We used national Medicare data to analyze patients undergoing colectomy from 2007 to 2010 (n=462,959 patients). We first quantified 2007-2008 outcome reliability (ability to differentiate quality differences) and ranked hospitals based on their 2007-2008 risk-adjusted outcome rates. To assess the ability of adjusted outcomes to predict true performance, we evaluated future (2009-2010) outcomes across quintiles of past performance. We then systematically sampled 2007-2008 cases to evaluate performance prediction when hospitals' past performance was measured with progressively lower reliability levels.
Outcomes in 2007-2008 were good predictors of outcomes in the next 2 years (2009-2010), but predictive strength depended upon reliability. With progressive sampling of 2007-2008 caseloads, outcome reliability and predictive strength decreased. With 100% sampling of 2007-2008 caseloads, the worst versus best hospital quintile based on past performance had 1.52 [95% confidence interval (CI), 1.44-1.60] times the odds of mortality and 1.50 (95% CI, 1.44-1.56) times the odds of complications in 2009-2010. With 10% sampling, outcome reliability was well below commonly accepted benchmarks, but the worst quintile of hospitals in 2007-2008 still had 1.12 (95% CI, 1.06-1.19) times the odds of mortality and 1.16 (95% CI, 1.11-1.21) times the odds of complications in 2009-2010 compared with the best quintile of hospitals.

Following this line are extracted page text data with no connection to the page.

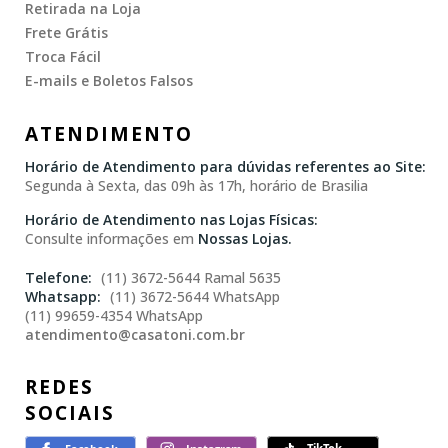
Retirada na Loja
Frete Grátis
Troca Fácil
E-mails e Boletos Falsos
ATENDIMENTO
Horário de Atendimento para dúvidas referentes ao Site:
Segunda à Sexta, das 09h às 17h, horário de Brasilia
Horário de Atendimento nas Lojas Físicas:
Consulte informações em
Nossas Lojas.
(11) 3672-5644 Ramal 5635
(11) 3672-5644 WhatsApp
(11) 99659-4354 WhatsApp
atendimento@casatoni.com.br
REDES
SOCIAIS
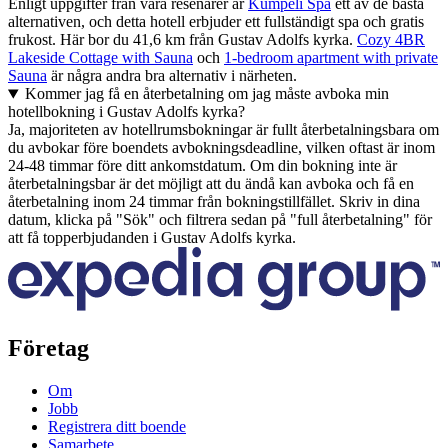
Enligt uppgifter från våra resenärer är
Kumpeli Spa
ett av de bästa
alternativen, och detta hotell erbjuder ett fullständigt spa och gratis
frukost. Här bor du 41,6 km från Gustav Adolfs kyrka.
Cozy 4BR
Lakeside Cottage with Sauna
och
1-bedroom apartment with private
Sauna
är några andra bra alternativ i närheten.
Kommer jag få en återbetalning om jag måste avboka min
hotellbokning i Gustav Adolfs kyrka?
Ja, majoriteten av hotellrumsbokningar är fullt återbetalningsbara om
du avbokar före boendets avbokningsdeadline, vilken oftast är inom
24-48 timmar före ditt ankomstdatum. Om din bokning inte är
återbetalningsbar är det möjligt att du ändå kan avboka och få en
återbetalning inom 24 timmar från bokningstillfället. Skriv in dina
datum, klicka på "Sök" och filtrera sedan på "full återbetalning" för
att få topperbjudanden i Gustav Adolfs kyrka.
Företag
Om
Jobb
Registrera ditt boende
Samarbete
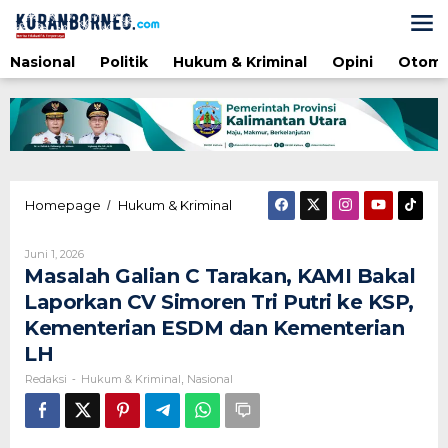
Lewati
ke
konten
Nasional
Politik
Hukum & Kriminal
Opini
Otomo
Masalah
Homepage
Hukum & Kriminal
/
Galian
C
Oleh
Juni 1, 2026
Tarakan,
Redaksi
Masalah Galian C Tarakan, KAMI Bakal
KAMI
Bakal
Laporkan CV Simoren Tri Putri ke KSP,
Laporkan
Kementerian ESDM dan Kementerian
CV
Simoren
LH
Tri
Redaksi
Hukum & Kriminal
Nasional
-
,
Putri
ke
KSP,
Kementerian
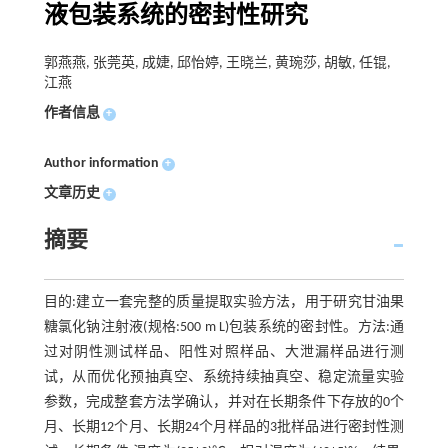
液包装系统的密封性研究
郭燕燕, 张莞英, 成婕, 邱怡婷, 王晓兰, 黄琬莎, 胡敏, 任锟,
江燕
作者信息
+
Author information
+
文章历史
+
摘要
目的:建立一套完整的质量提取实验方法，用于研究甘油果
糖氯化钠注射液(规格:500 m L)包装系统的密封性。方法:通
过对阴性测试样品、阳性对照样品、大泄漏样品进行测
试，从而优化预抽真空、系统持续抽真空、稳定流量实验
参数，完成整套方法学确认，并对在长期条件下存放的0个
月、长期12个月、长期24个月样品的3批样品进行密封性测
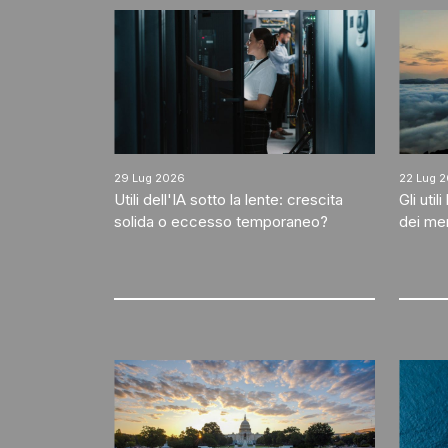
29 Lug 2026
22 Lug 
Utili dell'IA sotto la lente: crescita
Gli uti
solida o eccesso temporaneo?
dei mer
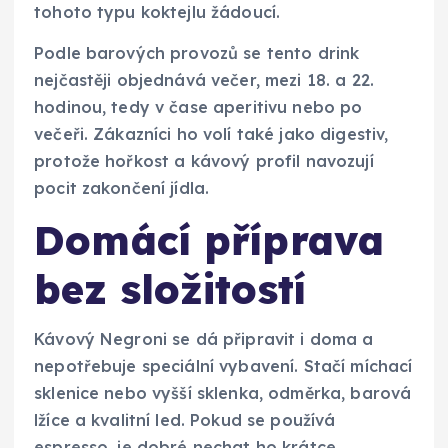
tohoto typu koktejlu žádoucí.
Podle barových provozů se tento drink
nejčastěji objednává večer, mezi 18. a 22.
hodinou, tedy v čase aperitivu nebo po
večeři. Zákazníci ho volí také jako digestiv,
protože hořkost a kávový profil navozují
pocit zakončení jídla.
Domácí příprava
bez složitostí
Kávový Negroni se dá připravit i doma a
nepotřebuje speciální vybavení. Stačí míchací
sklenice nebo vyšší sklenka, odměrka, barová
lžíce a kvalitní led. Pokud se používá
espresso, je dobré nechat ho krátce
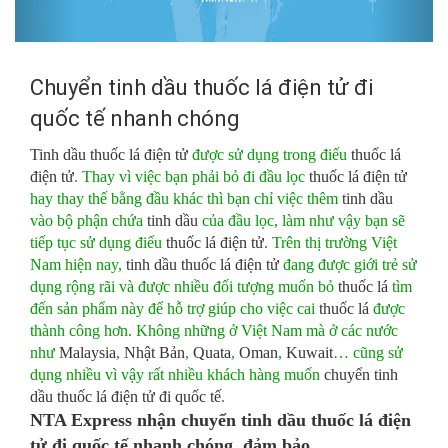
Chuyển tinh dầu thuốc lá điện tử đi
quốc tế nhanh chóng
Tinh dầu thuốc lá điện tử
được sử dụng trong điếu
thuốc lá
điện tử
. Thay vì việc bạn phải bỏ đi đầu lọc
thuốc lá điện tử
hay thay thế bằng đầu khác thì bạn chỉ việc thêm
tinh dầu
vào bộ phận chứa
tinh dầu
của đầu lọc, làm như vậy bạn sẽ
tiếp tục sử dụng điếu
thuốc lá điện tử
. Trên thị trường Việt
Nam hiện nay,
tinh dầu thuốc lá điện tử
đang được giới trẻ sử
dụng rộng rãi và được nhiều đối tượng muốn bỏ
thuốc lá
tìm
đến sản phẩm này để hỗ trợ giúp cho việc cai
thuốc lá
được
thành công hơn. Không những ở Việt Nam mà ở các nước
như
Malaysia
,
Nhật Bản
,
Quata
,
Oman
,
Kuwait
… cũng sử
dụng nhiều vì vậy rất nhiều khách hàng muốn
chuyển tinh
dầu thuốc lá điện tử đi quốc tế
.
NTA Express nhận
chuyển tinh dầu thuốc lá điện
tử đi quốc tế nhanh chóng
, đảm bảo.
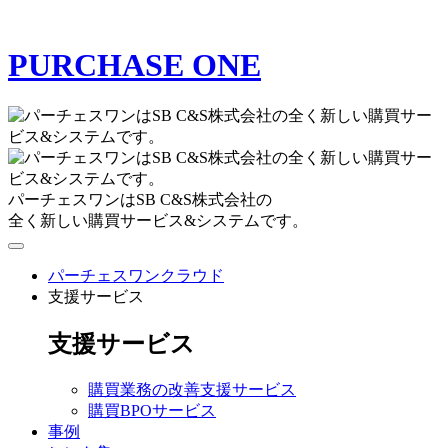
PURCHASE ONE
パーチェスワンはSB C&S株式会社の
全く新しい購買サービス&システムです。
パーチェスワンクラウド
支援サービス
支援サービス
購買業務の改善支援サービス
購買BPOサービス
事例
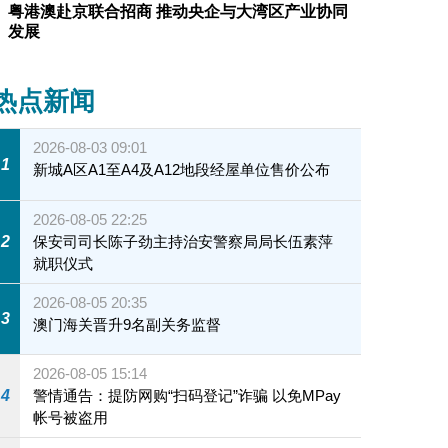
粤港澳赴京联合招商 推动央企与大湾区产业协同
发展
热点新闻
2026-08-03 09:01
1
新城A区A1至A4及A12地段经屋单位售价公布
2026-08-05 22:25
2
保安司司长陈子劲主持治安警察局局长伍素萍
就职仪式
2026-08-05 20:35
3
澳门海关晋升9名副关务监督
2026-08-05 15:14
4
警情通告：提防网购“扫码登记”诈骗 以免MPay
帐号被盗用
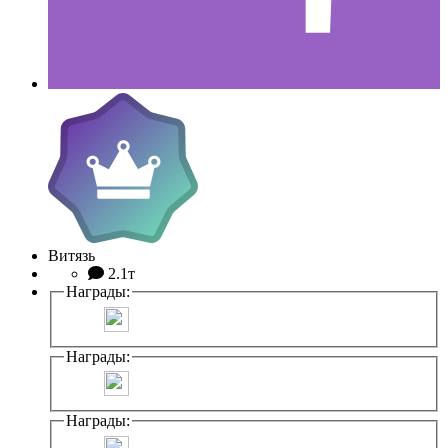
Витязь
2.1т
Награды:
Награды:
Награды:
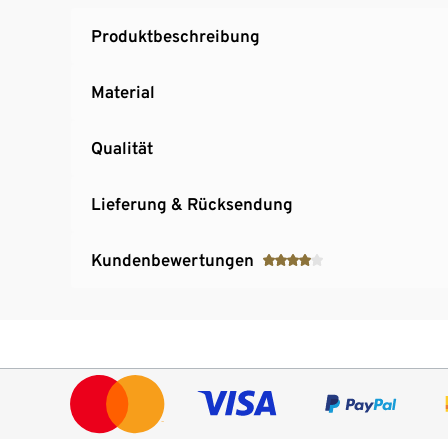
Produktbeschreibung
Material
Qualität
Lieferung & Rücksendung
Kundenbewertungen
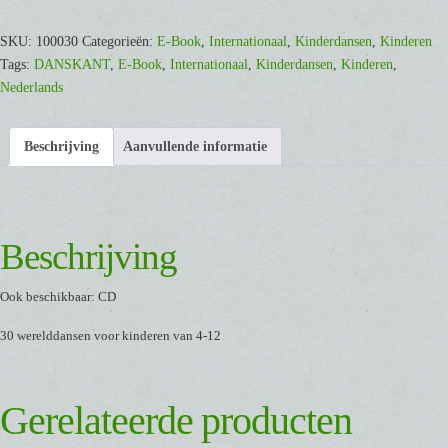
Reka
[E-
SKU:
100030
Categorieën:
E-Book
,
Internationaal
,
Kinderdansen
,
Kinderen
Book,
Tags:
DANSKANT
,
E-Book
,
Internationaal
,
Kinderdansen
,
Kinderen
,
PDF
Nederlands
bestand]
aantal
Beschrijving
Aanvullende informatie
Beschrijving
Ook beschikbaar: CD
30 werelddansen voor kinderen van 4-12
Gerelateerde producten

Even at very low reliability levels, risk-adjusted outcome measures may distinguish best and worst hospitals' surgical performance. This study suggests that commonly accepted reliability thresholds may be too high, especially in the context of selective referral.

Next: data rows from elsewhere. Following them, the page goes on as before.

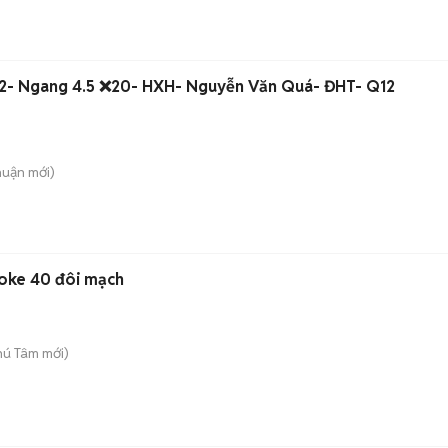
TCN 100m2- Ngang 4.5 ❌️20- HXH- Nguyễn Văn Quá- ĐHT- Q12
huận
mới)
aoke 40 đôi mạch
hú Tâm
mới)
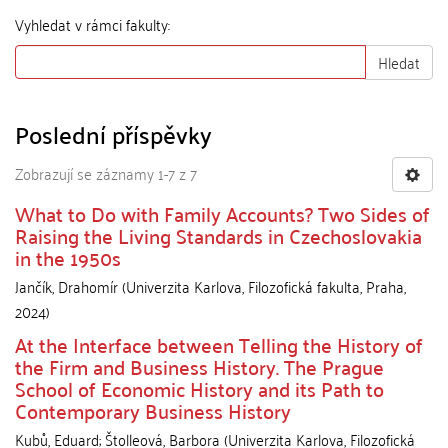
Vyhledat v rámci fakulty:
Hledat
Poslední příspěvky
Zobrazují se záznamy 1-7 z 7
What to Do with Family Accounts? Two Sides of
Raising the Living Standards in Czechoslovakia
in the 1950s
Jančík, Drahomír
(
Univerzita Karlova, Filozofická fakulta
,
Praha
,
2024
)
At the Interface between Telling the History of
the Firm and Business History. The Prague
School of Economic History and its Path to
Contemporary Business History
Kubů, Eduard
;
Štolleová, Barbora
(
Univerzita Karlova, Filozofická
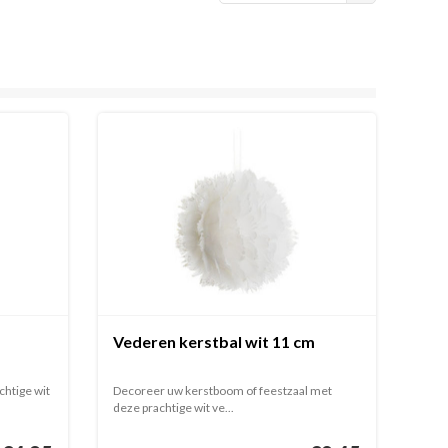
Vederen kerstbal wit 11 cm
chtige wit
Decoreer uw kerstboom of feestzaal met
deze prachtige wit ve...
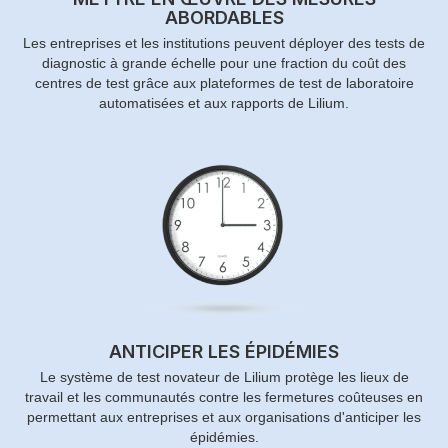
ABORDABLES
Les entreprises et les institutions peuvent déployer des tests de
diagnostic à grande échelle pour une fraction du coût des
centres de test grâce aux plateformes de test de laboratoire
automatisées et aux rapports de Lilium.
ANTICIPER LES ÉPIDÉMIES
Le système de test novateur de Lilium protège les lieux de
travail et les communautés contre les fermetures coûteuses en
permettant aux entreprises et aux organisations d'anticiper les
épidémies.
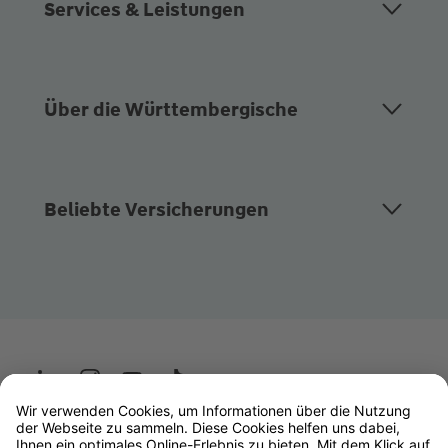
Services & Leistungen
Über die Württembergische
Beliebte Versicherungen
Wüstenrot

由于样本量小和事件发生率低,风险调整后的手术结果通常不符合区分医院绩效的可靠性标准。尽管如此,这些措施是否仍然可用于预测未来医院的手术绩效尚不清楚。
我们使用国家医疗保险数据对 2007 年至 2010 年期间接受结肠切除术的患者(n=462959 名患者)进行了分析。我们首先量化了 2007-2008 年的结果可靠性(区分质量差异的能力),并根据其 2007-2008 年风险调整后的结果率对医院进行了排名。为了评估调整后的结果对真实绩效的预测能力,我们在过去绩效的五个五分位数中评估了未来(2009-2010 年)的结果。然后,我们系统地对 2007-2008 年的病例进行抽样,以评估当医院过去的绩效是用逐渐降低的可靠性水平来衡量时,对绩效的预测能力。
2007-2008 年的结果是对未来 2 年(2009-2010 年)结果的良好预测,但预测强度取决于可靠性。随着 2007-2008 年病例量的逐步抽样,结果的可靠性和预测强度降低。当对 2007-2008 年病例量进行 100%抽样时,过去绩效最差与最好的五分之一医院相比,2009-2010 年的死亡率和并发症发生率分别高出 1.52 倍(95%置信区间(CI),1.44-1.60)和 1.50 倍(95%CI,1.44-1.56)。当抽样率为 10%时,结果的可靠性远低于普遍接受的基准,但在 2007-2008 年,最差的五分之一医院的死亡率和并发症发生率仍然比最好的五分之一医院分别高出 1.12 倍(95%CI,1.06-1.19)和 1.16 倍(95%CI,1.11-1.21)。
即使在可靠性水平非常低的情况下,风险调整后的结果衡量标准也可能区分最佳和最差医院的手术绩效。本研究表明,普遍接受的可靠性阈值可能过高,尤其是在选择性转诊的情况下。